Exercise details.
Reproduce, line for line and word for word, the text that follows each picture in every one of the entries below. Leave the pictures out.

◇ ◇ ◇ ◇ ◇

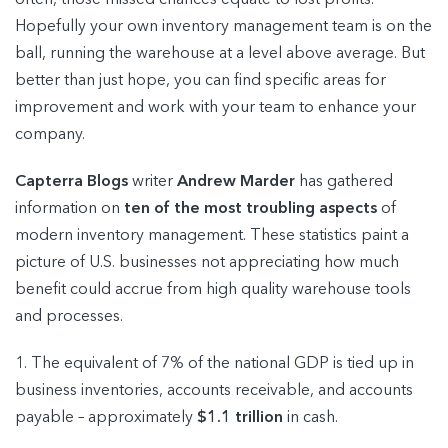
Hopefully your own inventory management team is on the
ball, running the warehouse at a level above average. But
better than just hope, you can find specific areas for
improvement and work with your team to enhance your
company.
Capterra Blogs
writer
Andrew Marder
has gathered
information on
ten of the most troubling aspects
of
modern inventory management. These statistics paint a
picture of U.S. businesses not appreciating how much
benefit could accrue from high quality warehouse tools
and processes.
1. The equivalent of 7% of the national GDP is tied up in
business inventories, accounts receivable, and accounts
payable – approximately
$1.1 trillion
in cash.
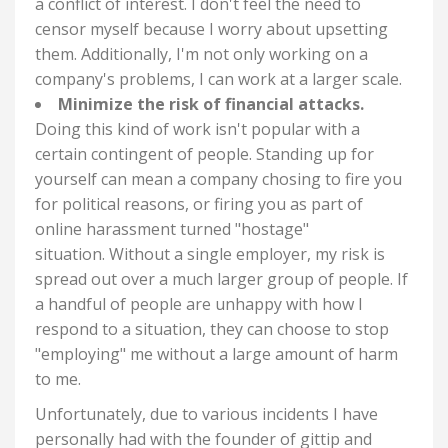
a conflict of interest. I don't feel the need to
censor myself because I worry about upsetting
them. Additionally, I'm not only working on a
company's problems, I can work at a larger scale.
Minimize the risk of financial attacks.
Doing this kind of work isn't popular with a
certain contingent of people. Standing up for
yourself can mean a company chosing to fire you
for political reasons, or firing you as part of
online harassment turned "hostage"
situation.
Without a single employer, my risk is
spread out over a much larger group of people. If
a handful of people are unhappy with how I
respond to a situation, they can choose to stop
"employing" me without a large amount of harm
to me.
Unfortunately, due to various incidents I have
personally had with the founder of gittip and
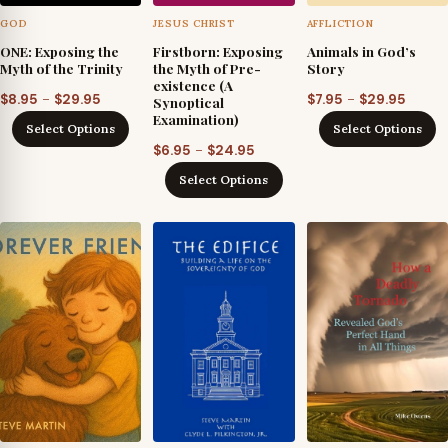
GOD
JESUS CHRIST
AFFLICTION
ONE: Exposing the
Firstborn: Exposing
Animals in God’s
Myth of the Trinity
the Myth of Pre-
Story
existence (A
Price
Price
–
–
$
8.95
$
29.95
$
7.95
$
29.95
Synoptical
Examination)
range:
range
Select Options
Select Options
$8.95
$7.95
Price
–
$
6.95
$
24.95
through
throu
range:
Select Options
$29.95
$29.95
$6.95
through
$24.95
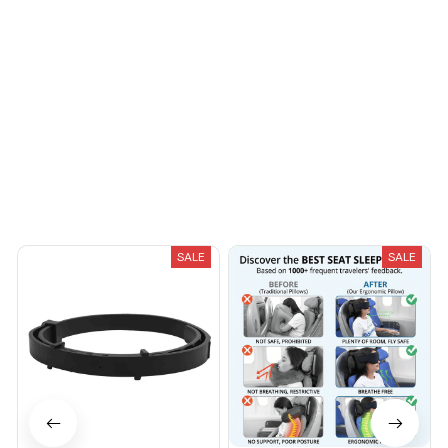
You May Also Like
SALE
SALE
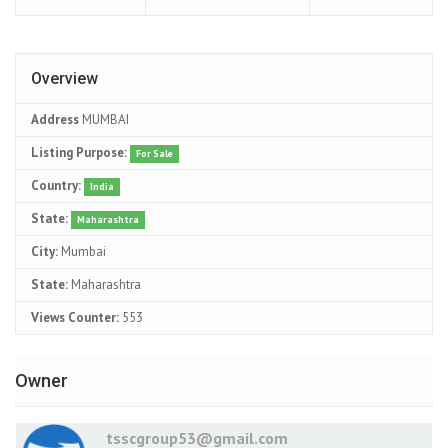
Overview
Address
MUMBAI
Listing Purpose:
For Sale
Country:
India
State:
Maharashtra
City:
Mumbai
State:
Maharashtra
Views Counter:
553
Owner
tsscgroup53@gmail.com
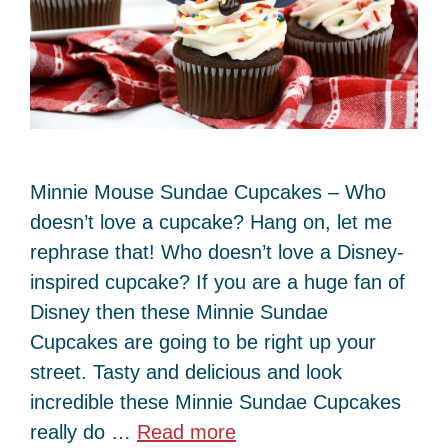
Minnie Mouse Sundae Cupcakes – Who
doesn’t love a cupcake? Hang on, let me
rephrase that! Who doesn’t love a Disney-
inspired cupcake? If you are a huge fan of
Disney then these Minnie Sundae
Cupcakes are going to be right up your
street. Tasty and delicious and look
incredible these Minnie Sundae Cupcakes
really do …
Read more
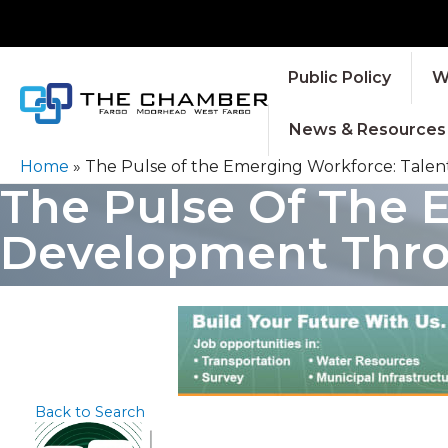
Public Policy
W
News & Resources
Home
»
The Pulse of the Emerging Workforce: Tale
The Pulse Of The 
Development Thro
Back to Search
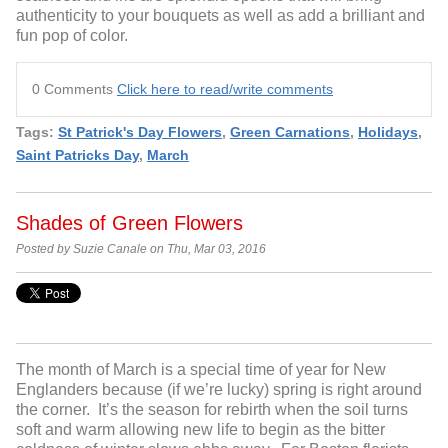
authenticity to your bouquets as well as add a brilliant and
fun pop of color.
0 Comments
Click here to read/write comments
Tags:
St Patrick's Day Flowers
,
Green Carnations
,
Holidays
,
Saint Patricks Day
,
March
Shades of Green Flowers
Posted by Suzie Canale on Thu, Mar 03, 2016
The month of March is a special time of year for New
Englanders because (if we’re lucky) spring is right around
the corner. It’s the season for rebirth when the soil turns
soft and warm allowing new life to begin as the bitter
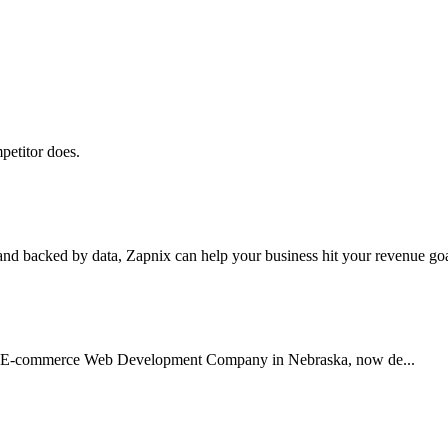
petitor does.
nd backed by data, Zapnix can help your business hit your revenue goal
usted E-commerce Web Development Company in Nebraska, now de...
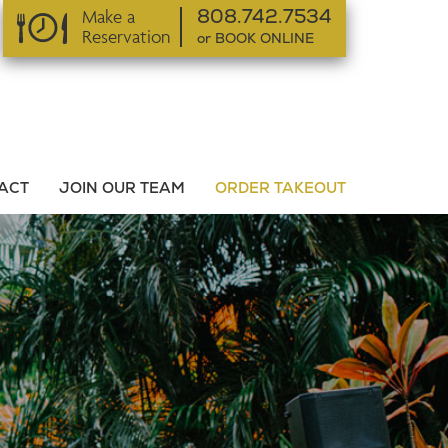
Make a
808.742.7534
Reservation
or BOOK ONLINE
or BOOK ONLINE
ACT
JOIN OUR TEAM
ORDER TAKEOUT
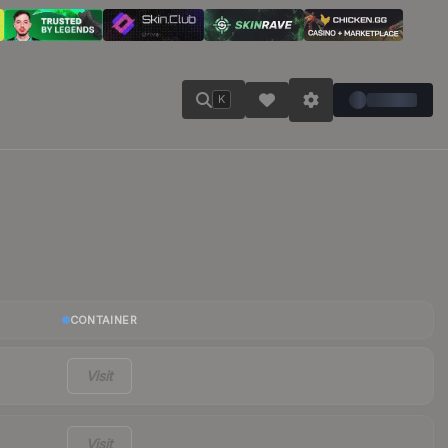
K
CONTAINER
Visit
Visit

◇ ◇ ◇ ◇ ◇

Result of this task.
Hopefully your own inventory management team is on the
ball, running the warehouse at a level above average. But
better than just hope, you can find specific areas for
improvement and work with your team to enhance your
company.
Capterra Blogs
writer
Andrew Marder
has gathered
information on
ten of the most troubling aspects
of
modern inventory management. These statistics paint a
picture of U.S. businesses not appreciating how much
benefit could accrue from high quality warehouse tools
and processes.
1. The equivalent of 7% of the national GDP is tied up in
business inventories, accounts receivable, and accounts
payable – approximately
$1.1 trillion
in cash.
a conflict of interest. I don't feel the need to
censor myself because I worry about upsetting
them. Additionally, I'm not only working on a
company's problems, I can work at a larger scale.
Minimize the risk of financial attacks.
Doing this kind of work isn't popular with a
certain contingent of people. Standing up for
yourself can mean a company chosing to fire you
for political reasons, or firing you as part of
online harassment turned "hostage"
situation.
Without a single employer, my risk is
spread out over a much larger group of people. If
a handful of people are unhappy with how I
respond to a situation, they can choose to stop
"employing" me without a large amount of harm
to me.
Unfortunately, due to various incidents I have
personally had with the founder of gittip and
GOD
JESUS CHRIST
AFFLICTION
ONE: Exposing the
Firstborn: Exposing
Animals in God’s
Myth of the Trinity
the Myth of Pre-
Story
existence (A
Price
Price
–
–
$
8.95
$
29.95
$
7.95
$
29.95
Synoptical
Examination)
range:
range
Select Options
Select Options
$8.95
$7.95
Price
–
$
6.95
$
24.95
through
throu
range:
Select Options
$29.95
$29.95
$6.95
through
$24.95
You May Also Like
SALE
SALE
Overview
Address
MUMBAI
Listing Purpose:
For Sale
Country:
India
State:
Maharashtra
City:
Mumbai
State:
Maharashtra
Views Counter:
553
Owner
tsscgroup53@gmail.com
Minnie Mouse Sundae Cupcakes – Who
doesn’t love a cupcake? Hang on, let me
rephrase that! Who doesn’t love a Disney-
inspired cupcake? If you are a huge fan of
Disney then these Minnie Sundae
Cupcakes are going to be right up your
street. Tasty and delicious and look
incredible these Minnie Sundae Cupcakes
really do …
Read more
Public Policy
W
News & Resources
Home
»
The Pulse of the Emerging Workforce: Tale
The Pulse Of The 
Development Thro
Back to Search
authenticity to your bouquets as well as add a brilliant and
fun pop of color.
0 Comments
Click here to read/write comments
Tags:
St Patrick's Day Flowers
,
Green Carnations
,
Holidays
,
Saint Patricks Day
,
March
Shades of Green Flowers
Posted by Suzie Canale on Thu, Mar 03, 2016
The month of March is a special time of year for New
Englanders because (if we’re lucky) spring is right around
the corner. It’s the season for rebirth when the soil turns
soft and warm allowing new life to begin as the bitter
petitor does.
nd backed by data, Zapnix can help your business hit your revenue goal
usted E-commerce Web Development Company in Nebraska, now de...
Make a
808.742.7534
Reservation
or BOOK ONLINE
or BOOK ONLINE
ACT
JOIN OUR TEAM
ORDER TAKEOUT
K
CONTAINER
Visit
Visit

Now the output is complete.